I review Naondel by Maria Turtschaninoff.
A priestess, a warrior, an aristocrat, a servant, a witch, a fisherman’s daughter and a slave destined for human sacrifice: seven very different women united by one common bond- they are all prisoners of the handsome, cruel Iskan, and they all want to escape. But in order to do so they must first find a way to overcome their differences and work together…
This prequel to the brilliant Maresi weaves multiple stories and voices into an ambitious and utterly engrossing fantasy tale.
Told through the perspectives of multiple women, Naondel is heartbreaking, breathtaking, and utterly feminist. It’s a story of women, sisterhood, and survival.
We begin with Kabira, a young woman from a wealthy family, who guards the secret of Anji, the spring that gives life – and controls it. Kabira falls in love with Iskan, son of a powerful man in the realm, and shows him what Anji can do. Iskan’s evil soon rears its head, and Kabira is terrified of what she’s unleashed. But she is trapped in his web.
The years pass, and Iskan acquires a large group of women, from different corners of the world. They live together, if not in harmony, then in understanding, and soon become allies against Iskan’s cruelty. Almost all of the women are subjected to his depraved sexual desires (although these aren’t described in detail, they may upset some readers), and all of them are dependent on his good graces. As Iskan grows more powerful, he also becomes more paranoid, and no one is safe.

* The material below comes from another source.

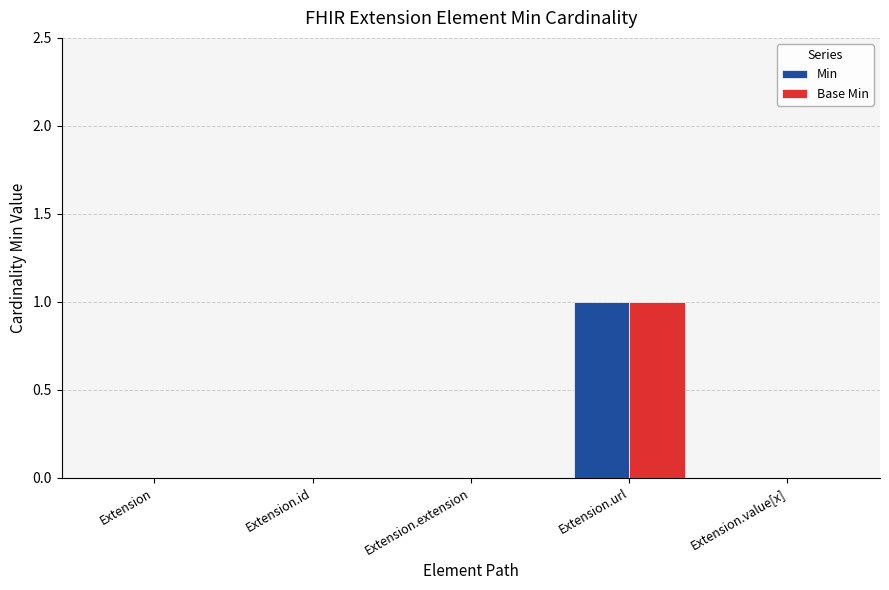

At which category is the sum across all series the highest?

Extension.url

The perspectives of all of the women are beautifully written. Their different characters and experiences shine through, and each one of them carries a moral for the reader to learn. Naondel is a feminist text because it not only describes the suffering of women (at the hands of men), but it also shows the strength of the sisterhood, and how important it is for women to come together.
Naondel is due out in April, and is the prequel to Maresi, which is now on my list to read. Turtschaninoff is an author to keep on your radar.